Magnus Petersson, professor at IFS and currently visiting scholar at SAIS in Washington, DC, presented his latest book The US NATO Debate: From Libya to Ukraine, a study of the US debate on NATO and the consequences of the debate for European and global security. Focusing on different groups of actors – the administration, congress, the elite media, and the major think tanks - the book covers the US debate during the Libya war in 2011, the Syria conflict and the Chicago summit 2012-13, and the Ukraine crisis that also dominated the Wales summit of 2014.
As the author pointed out, how America view Europe and to what extent it is willing to engage in the continent's affairs has been and will remain decisive for European allies and directly affect their security policies. According to Petersson, there is a clear tendency that Washington wants to "lead from behind" and to let its European allies – including Norway - take more responsibility for European security.

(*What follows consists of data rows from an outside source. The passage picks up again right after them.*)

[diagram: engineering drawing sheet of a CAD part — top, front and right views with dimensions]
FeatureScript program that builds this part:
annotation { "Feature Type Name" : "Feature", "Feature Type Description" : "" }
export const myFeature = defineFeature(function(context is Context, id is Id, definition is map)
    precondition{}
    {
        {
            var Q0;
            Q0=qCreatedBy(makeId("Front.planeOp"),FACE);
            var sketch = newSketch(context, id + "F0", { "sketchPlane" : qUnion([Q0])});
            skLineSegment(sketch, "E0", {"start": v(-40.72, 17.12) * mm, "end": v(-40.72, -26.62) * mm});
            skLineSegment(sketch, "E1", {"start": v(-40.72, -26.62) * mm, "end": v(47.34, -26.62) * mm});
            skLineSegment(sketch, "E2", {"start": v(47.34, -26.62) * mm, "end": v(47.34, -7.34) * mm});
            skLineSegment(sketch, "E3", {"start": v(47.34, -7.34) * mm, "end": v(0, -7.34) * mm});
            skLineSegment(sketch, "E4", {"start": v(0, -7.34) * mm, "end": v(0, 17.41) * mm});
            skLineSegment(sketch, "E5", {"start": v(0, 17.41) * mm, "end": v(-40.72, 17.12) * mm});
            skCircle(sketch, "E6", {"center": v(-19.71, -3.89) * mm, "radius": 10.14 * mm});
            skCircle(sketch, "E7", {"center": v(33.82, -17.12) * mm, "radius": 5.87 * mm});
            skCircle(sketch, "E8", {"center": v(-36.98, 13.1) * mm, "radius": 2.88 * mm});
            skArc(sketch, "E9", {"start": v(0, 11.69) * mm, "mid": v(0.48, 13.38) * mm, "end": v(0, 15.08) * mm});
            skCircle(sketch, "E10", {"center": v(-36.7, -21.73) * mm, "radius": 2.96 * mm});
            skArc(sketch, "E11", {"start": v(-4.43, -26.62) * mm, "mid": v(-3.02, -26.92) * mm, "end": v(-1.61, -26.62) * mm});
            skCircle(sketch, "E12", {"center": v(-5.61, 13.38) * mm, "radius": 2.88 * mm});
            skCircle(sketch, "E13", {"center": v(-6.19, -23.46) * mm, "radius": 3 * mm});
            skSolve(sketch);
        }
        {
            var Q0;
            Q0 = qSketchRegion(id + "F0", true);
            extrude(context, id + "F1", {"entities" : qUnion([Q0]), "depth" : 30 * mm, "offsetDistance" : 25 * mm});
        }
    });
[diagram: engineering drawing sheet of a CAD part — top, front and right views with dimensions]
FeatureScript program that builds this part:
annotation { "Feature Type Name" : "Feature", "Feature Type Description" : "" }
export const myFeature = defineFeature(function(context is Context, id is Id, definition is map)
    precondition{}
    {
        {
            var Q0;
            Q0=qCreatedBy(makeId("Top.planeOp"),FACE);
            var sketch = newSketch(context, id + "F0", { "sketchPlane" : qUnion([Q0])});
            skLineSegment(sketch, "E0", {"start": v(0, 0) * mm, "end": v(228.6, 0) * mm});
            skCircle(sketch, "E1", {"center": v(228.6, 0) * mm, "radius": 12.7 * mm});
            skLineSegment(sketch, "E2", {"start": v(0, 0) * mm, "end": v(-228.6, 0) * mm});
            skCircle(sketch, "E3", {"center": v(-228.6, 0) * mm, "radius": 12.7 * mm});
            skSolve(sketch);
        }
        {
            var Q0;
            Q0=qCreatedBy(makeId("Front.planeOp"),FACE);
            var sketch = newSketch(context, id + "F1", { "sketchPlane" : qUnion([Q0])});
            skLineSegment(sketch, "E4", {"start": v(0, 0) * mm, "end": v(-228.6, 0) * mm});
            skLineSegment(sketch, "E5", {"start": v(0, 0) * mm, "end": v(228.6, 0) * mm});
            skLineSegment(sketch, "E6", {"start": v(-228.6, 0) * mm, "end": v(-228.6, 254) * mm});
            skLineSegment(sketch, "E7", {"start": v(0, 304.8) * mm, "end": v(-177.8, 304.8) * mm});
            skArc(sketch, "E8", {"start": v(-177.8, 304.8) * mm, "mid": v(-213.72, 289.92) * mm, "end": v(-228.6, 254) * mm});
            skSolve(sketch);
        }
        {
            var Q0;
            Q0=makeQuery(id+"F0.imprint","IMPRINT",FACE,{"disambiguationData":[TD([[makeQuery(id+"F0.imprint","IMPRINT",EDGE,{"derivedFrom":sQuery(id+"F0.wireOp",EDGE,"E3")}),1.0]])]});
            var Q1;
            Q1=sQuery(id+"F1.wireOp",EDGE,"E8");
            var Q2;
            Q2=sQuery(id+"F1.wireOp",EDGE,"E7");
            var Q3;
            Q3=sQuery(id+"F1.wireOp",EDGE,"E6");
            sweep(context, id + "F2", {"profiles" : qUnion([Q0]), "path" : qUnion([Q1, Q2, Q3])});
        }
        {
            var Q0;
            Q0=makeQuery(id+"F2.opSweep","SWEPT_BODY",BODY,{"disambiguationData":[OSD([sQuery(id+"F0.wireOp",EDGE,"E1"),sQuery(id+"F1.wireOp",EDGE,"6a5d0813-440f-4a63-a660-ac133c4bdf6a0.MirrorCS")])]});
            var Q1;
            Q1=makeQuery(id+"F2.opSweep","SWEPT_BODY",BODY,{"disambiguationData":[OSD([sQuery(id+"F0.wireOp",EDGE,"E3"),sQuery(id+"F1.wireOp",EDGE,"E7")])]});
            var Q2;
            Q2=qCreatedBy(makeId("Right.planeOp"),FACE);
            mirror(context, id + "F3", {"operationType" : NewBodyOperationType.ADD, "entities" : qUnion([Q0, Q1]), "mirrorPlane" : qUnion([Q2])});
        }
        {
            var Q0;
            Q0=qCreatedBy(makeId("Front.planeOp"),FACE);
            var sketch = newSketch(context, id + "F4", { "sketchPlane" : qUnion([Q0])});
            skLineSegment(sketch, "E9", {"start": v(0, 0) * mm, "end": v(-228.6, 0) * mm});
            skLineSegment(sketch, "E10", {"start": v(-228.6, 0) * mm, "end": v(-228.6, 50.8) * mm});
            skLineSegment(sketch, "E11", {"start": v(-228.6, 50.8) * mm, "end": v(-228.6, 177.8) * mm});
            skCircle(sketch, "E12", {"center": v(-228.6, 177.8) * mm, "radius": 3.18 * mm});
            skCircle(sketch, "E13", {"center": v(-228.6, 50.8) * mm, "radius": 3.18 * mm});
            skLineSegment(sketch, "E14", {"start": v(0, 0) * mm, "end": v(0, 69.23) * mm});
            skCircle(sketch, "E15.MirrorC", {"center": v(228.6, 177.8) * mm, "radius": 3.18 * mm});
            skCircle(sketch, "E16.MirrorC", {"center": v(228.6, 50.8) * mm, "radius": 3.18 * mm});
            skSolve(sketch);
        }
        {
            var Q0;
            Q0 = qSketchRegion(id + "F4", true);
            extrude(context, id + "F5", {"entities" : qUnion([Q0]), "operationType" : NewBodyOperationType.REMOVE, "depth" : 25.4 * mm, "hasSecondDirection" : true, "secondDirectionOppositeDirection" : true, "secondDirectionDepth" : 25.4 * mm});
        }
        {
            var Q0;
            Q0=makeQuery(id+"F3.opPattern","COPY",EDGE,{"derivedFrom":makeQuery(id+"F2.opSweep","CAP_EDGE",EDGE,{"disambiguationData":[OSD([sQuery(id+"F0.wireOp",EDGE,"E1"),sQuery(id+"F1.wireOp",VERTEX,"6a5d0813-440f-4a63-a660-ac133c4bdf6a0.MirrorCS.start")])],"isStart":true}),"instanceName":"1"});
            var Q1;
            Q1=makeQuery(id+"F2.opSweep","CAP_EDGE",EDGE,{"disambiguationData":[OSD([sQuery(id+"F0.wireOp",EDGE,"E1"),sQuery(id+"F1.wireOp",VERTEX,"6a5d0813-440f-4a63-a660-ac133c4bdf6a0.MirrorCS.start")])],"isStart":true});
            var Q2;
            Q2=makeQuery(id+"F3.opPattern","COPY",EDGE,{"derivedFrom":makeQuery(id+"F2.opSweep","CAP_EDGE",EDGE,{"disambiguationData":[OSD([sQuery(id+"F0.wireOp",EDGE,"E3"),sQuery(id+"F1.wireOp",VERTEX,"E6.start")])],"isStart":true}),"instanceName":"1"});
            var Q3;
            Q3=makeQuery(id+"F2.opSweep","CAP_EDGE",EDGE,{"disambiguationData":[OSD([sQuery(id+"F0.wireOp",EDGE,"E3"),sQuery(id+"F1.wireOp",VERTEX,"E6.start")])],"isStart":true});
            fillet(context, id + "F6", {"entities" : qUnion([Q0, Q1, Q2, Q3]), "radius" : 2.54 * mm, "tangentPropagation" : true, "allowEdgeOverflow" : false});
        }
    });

Svein Melby senior researcher at IFS and one of Norway's leading experts on US security policy provided comments that opened a rich Q and A session.
Minimalist, moderate and maximalist views
When talking to US actors while writing the book, Petersson was often met with the question "What NATO debate?" Although NATO is not as central in the US grand strategy debate as in European debate, Petersson argued that there is a US NATO debate and that it can be fruitfully analysed through three questions:
- What should NATO be, what kind of vision do US policy makers and shapers have for NATO?
- What should NATO do, what should be its mission?
- How (and by whom) should NATO be led?
One can distinguish between three broad understandings in the US. Some have a maximalist understanding of what NATO should be and do, and how much the United States should engage. These groups see NATO as a political and even cultural alliance with a mission to defend and promote wider western interests and values. Others interpret NATO in a more minimalist way, emphasising its core task as a military alliance and its focus on Article 5 and promoting US interests. Unsurprisingly, US administrations have a relatively moderate understanding of NATO's mission. In recent years, this pragmatism has affected American leadership and willingness to use NATO as the principle framework for the organisation of Western security.
The end of charismatic leadership?
During the cold war and the 1990s, America's leader role in NATO can be described as charismatic, i.e. that there was no doubt that the US was the obvious leader, a "primus inter pares", in the alliance. No one questioned that and every one expected that.
Today, it seems as if Washington puts greater emphasis on "shared leaderhip" willingly letting other allies to step up. According to Petersson, this is both a way to enforce greater burden sharing and a consequence of allied contributions, and the bottom line is, from a US perspective, that Europe must take more responsibility for European security.
Long term trends?
Although American calls for more European engagement and a fairer burden sharing are far from new – it has on the contrary been a permanent "problem" within the alliance since the beginning - Petersson argued that the fact that the US had been less eager to lead NATO in a traditional way in recent years is a long term trend. That argument was questioned by Melby, who argued that the crises covered in Petersson's book all started during the presidency of Barack Obama, and that the less active US NATO policy to a large extent could be explained by his, and his administration's, leadership style. Instead, Melby expressed cautious optimism with regard to the next administration's NATO policies, because NATO is still crucial for both America and Europe.
The main guarantor of the Western security order
An extended Q&A session, chaired by Professor Tom Kristiansen (IFS) highlighted the topic's timeliness. Among the topics debated were other factor' s that could have caused the decreased US interest in NATO, such as strategic factor's (the rebalancing to the Asia-Pacific), economic constraints, increased cultural differences between America and Europe, and anti-interventionist tendencies in US policy and debate after more than a decade of war in Afghanistan and Iraq.
Kristiansen also highlighted that the book concluded a successful four year research program, "NATO in a changing world", conducted jointly between IFS and the Department of Political Science at the University of Oslo, and financed by the Norwegian Ministry of Defence. The program had generated five internationally published books, 40 articles and book chapters, 20 master's thesis, 25 public events, and several master's and PhD courses at the Norwegian Defence University College and The University of Oslo.
The seminar left no doubt that continued research on NATO is necessary, as the Alliance, while seeing its position challenged, remains the main guarantor of the Western security order. Petersson's book reminds Europeans that they can trust their American ally but that they cannot always rely on US leadership.